» **Problem**: Count how many lines in the entries below hold "each". Only the number belongs in the answer.

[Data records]
···

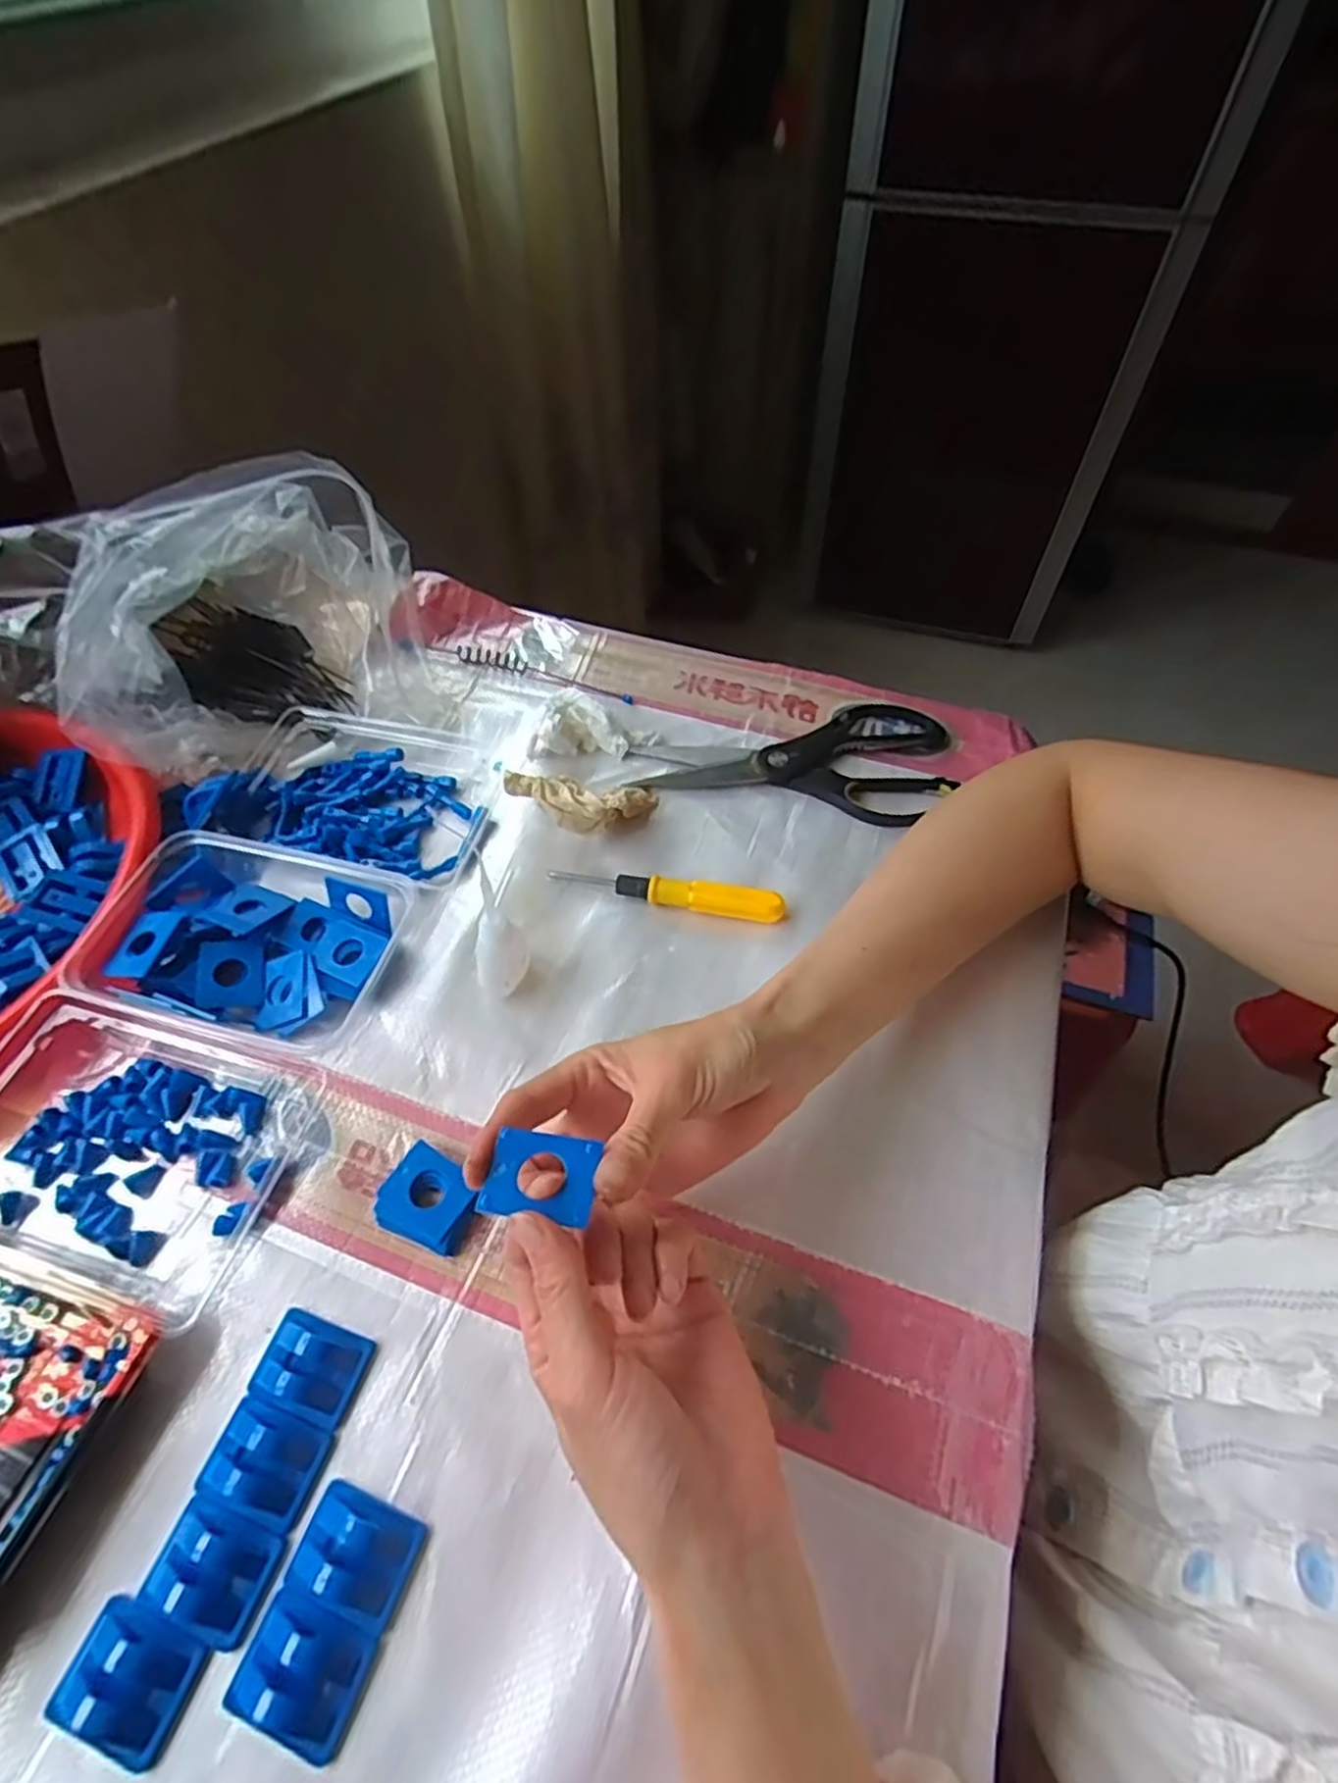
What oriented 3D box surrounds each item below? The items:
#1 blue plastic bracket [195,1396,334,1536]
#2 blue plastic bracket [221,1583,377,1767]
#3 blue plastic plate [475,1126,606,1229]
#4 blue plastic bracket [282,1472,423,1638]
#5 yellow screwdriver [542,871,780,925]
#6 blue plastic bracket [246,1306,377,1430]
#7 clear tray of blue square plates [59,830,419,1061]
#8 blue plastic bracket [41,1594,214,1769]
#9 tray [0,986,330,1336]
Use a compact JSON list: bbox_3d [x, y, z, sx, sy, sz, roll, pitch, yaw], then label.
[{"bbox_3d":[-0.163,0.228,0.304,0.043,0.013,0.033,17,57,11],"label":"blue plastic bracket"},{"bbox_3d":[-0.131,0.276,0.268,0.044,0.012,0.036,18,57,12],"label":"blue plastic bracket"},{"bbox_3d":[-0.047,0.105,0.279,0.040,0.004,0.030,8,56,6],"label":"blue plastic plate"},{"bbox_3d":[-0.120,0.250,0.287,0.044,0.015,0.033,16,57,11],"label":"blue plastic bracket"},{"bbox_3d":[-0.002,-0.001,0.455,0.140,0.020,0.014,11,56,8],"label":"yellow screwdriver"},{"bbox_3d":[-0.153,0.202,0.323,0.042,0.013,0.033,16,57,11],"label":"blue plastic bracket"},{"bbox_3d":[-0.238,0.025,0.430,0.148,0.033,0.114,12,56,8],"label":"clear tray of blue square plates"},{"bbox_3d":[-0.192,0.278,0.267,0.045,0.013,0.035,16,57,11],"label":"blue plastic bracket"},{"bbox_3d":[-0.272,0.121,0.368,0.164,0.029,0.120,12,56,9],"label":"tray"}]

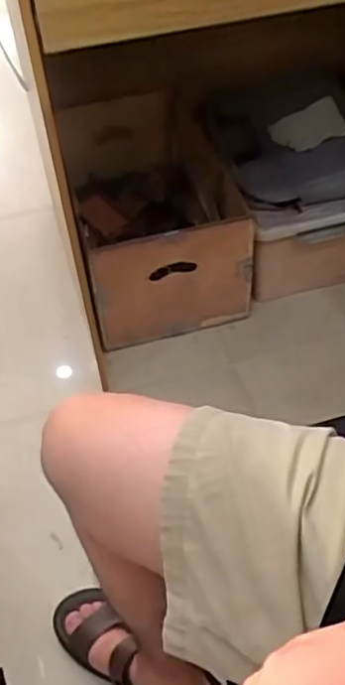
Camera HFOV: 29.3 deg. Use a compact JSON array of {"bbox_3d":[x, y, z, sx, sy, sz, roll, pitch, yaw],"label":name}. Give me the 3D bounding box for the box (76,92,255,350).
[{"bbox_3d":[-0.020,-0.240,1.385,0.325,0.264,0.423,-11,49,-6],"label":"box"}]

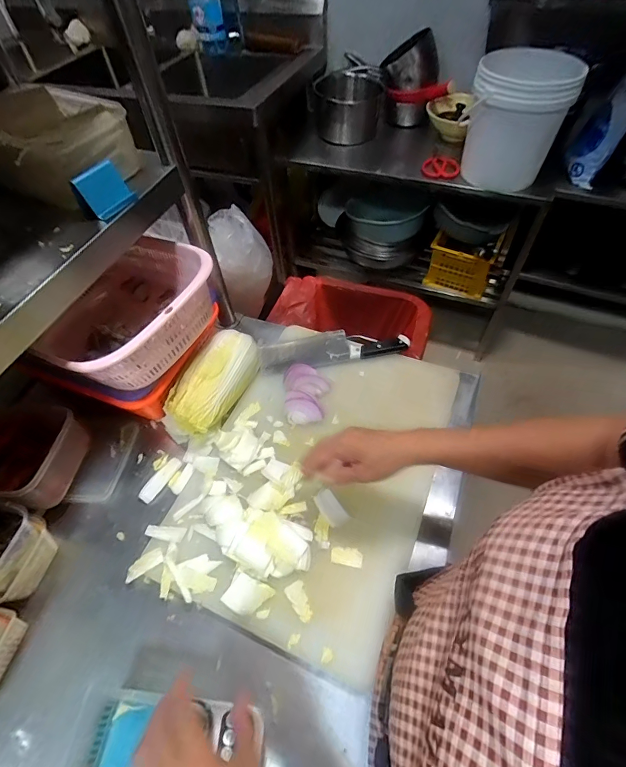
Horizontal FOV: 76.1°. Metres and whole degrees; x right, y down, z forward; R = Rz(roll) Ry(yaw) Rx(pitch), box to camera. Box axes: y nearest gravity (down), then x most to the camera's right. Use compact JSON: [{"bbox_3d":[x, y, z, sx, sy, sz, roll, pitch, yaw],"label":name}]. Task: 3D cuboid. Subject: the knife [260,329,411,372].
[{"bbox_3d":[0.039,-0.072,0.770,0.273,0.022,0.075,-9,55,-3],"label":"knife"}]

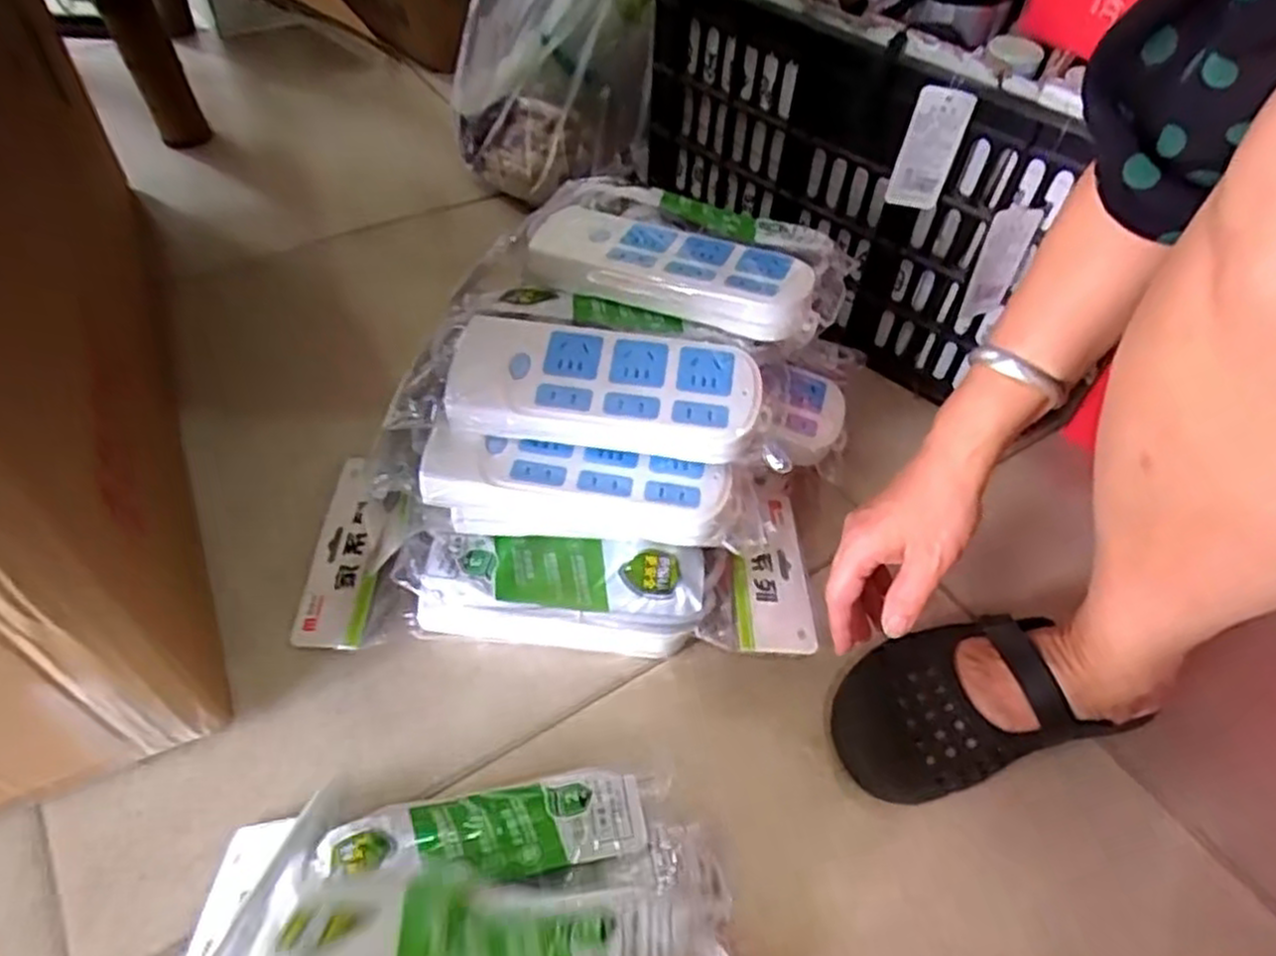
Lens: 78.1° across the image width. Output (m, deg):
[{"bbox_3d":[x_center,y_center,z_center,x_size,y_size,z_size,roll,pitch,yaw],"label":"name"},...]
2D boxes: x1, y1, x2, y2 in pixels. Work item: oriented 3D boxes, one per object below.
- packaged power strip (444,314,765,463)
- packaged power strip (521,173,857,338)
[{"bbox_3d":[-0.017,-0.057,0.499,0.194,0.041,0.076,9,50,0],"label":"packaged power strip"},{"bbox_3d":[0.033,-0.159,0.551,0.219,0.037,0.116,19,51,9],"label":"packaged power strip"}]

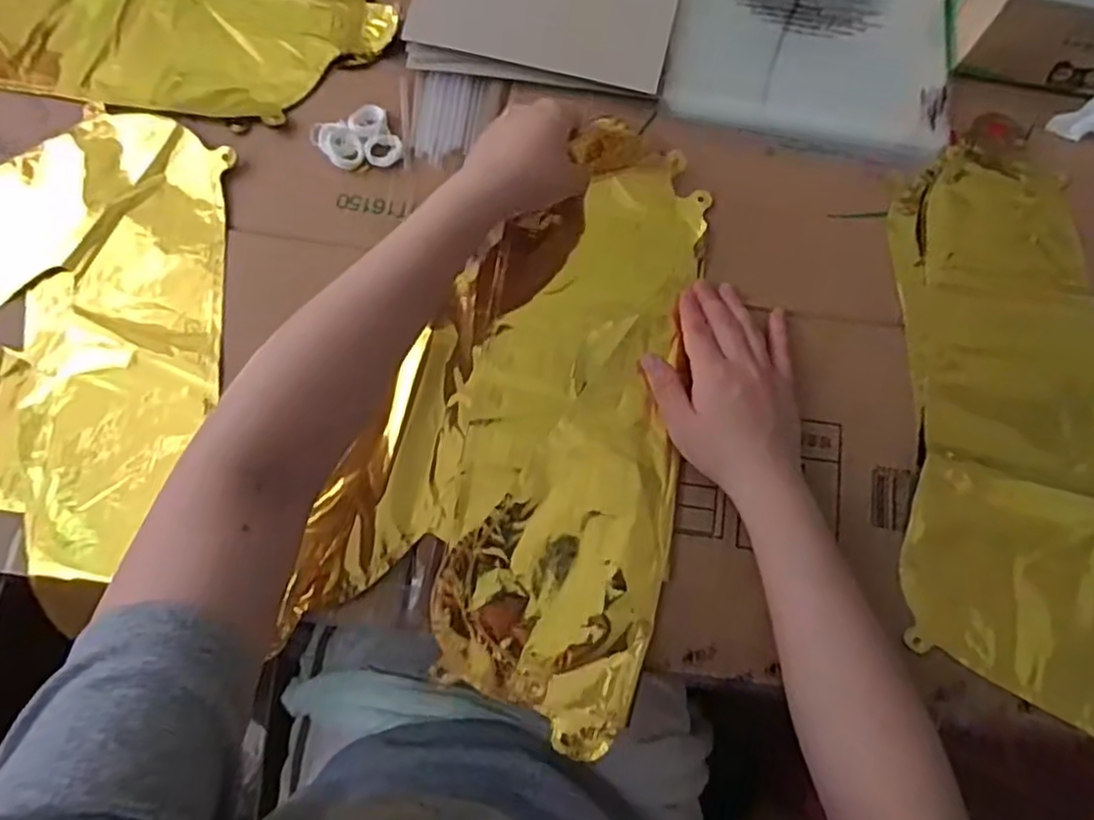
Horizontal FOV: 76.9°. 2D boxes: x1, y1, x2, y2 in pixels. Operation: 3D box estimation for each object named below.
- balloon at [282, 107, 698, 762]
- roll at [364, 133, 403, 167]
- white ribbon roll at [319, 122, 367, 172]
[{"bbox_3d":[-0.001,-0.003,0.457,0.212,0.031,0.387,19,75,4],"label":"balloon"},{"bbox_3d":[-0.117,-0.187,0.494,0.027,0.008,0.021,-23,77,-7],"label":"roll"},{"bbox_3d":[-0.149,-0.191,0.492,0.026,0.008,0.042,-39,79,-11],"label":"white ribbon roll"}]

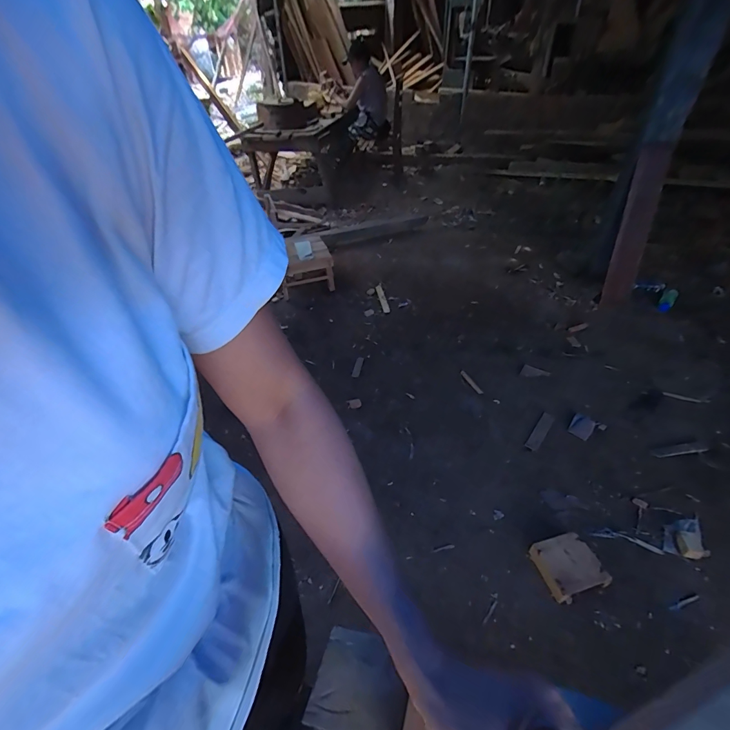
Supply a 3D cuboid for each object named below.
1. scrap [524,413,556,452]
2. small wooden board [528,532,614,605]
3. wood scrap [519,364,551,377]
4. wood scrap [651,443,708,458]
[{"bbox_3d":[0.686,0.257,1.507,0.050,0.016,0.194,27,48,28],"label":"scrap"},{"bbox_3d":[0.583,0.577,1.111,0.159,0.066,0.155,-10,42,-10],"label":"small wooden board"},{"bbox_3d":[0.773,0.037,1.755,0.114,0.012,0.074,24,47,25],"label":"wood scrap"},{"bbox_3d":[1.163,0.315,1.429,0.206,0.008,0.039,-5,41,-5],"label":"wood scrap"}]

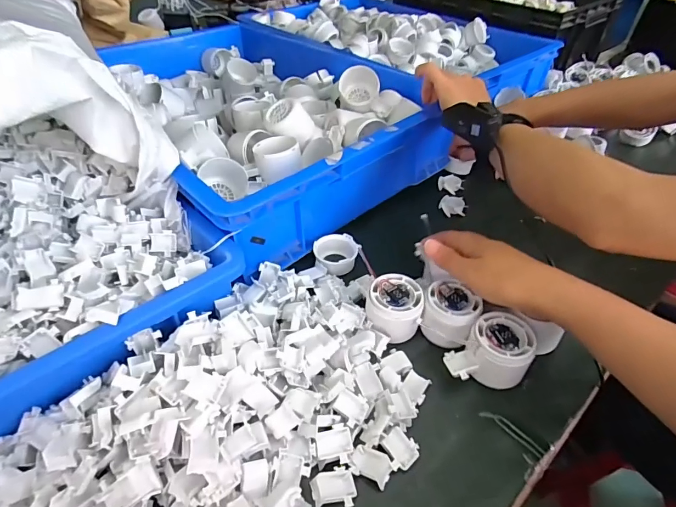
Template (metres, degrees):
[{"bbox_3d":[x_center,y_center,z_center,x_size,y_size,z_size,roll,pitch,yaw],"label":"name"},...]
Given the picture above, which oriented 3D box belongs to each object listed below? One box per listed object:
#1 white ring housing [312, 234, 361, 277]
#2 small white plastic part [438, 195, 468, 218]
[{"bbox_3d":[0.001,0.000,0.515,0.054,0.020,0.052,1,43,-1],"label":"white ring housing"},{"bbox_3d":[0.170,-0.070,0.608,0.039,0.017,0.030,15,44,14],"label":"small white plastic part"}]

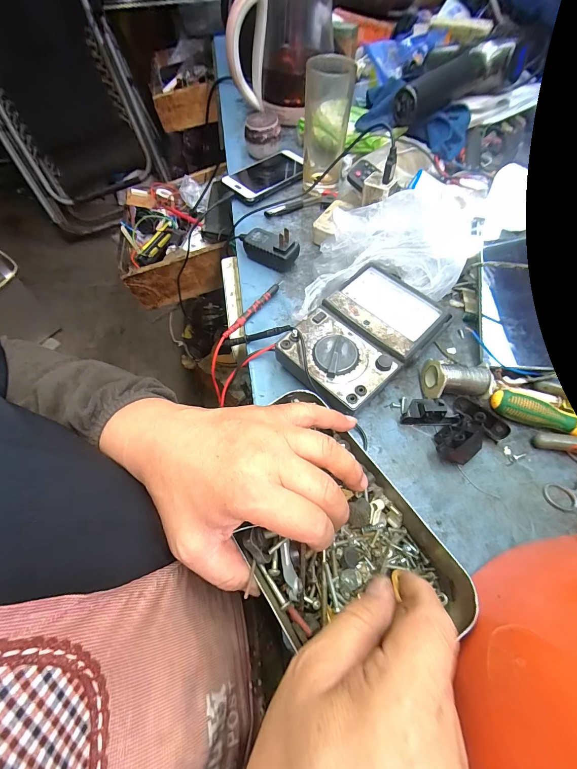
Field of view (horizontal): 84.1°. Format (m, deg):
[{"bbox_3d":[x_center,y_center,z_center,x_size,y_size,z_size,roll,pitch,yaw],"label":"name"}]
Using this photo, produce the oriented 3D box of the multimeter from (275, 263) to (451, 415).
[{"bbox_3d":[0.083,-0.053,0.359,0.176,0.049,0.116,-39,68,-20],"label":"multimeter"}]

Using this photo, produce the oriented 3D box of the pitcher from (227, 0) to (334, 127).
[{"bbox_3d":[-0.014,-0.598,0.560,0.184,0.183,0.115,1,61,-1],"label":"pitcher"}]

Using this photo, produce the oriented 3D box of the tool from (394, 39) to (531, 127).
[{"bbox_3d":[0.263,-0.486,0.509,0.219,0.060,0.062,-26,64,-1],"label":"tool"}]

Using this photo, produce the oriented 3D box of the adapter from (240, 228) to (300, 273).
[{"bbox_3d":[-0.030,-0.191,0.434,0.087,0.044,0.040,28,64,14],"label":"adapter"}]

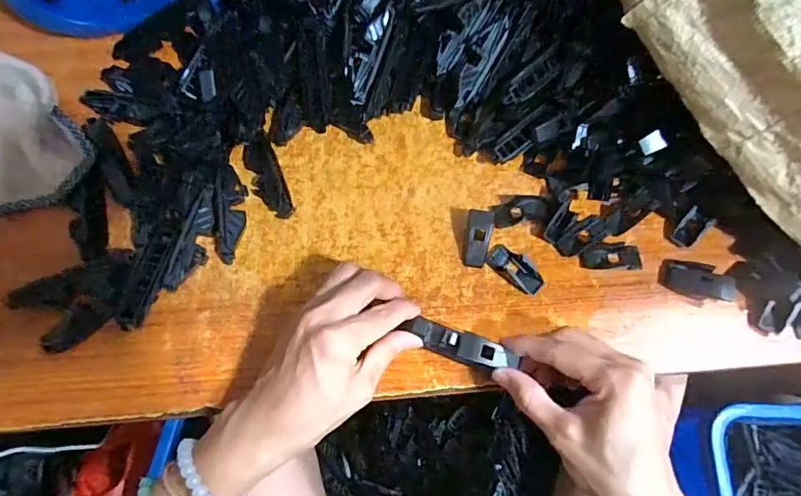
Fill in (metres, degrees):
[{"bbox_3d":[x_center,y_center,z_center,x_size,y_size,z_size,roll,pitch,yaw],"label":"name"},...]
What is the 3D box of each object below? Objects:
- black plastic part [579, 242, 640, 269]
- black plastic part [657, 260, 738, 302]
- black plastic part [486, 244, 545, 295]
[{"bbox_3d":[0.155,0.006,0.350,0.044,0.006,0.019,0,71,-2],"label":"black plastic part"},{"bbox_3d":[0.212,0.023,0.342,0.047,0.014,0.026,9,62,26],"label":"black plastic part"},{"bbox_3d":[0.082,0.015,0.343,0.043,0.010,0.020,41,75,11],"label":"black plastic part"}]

···

» **Task response**: 5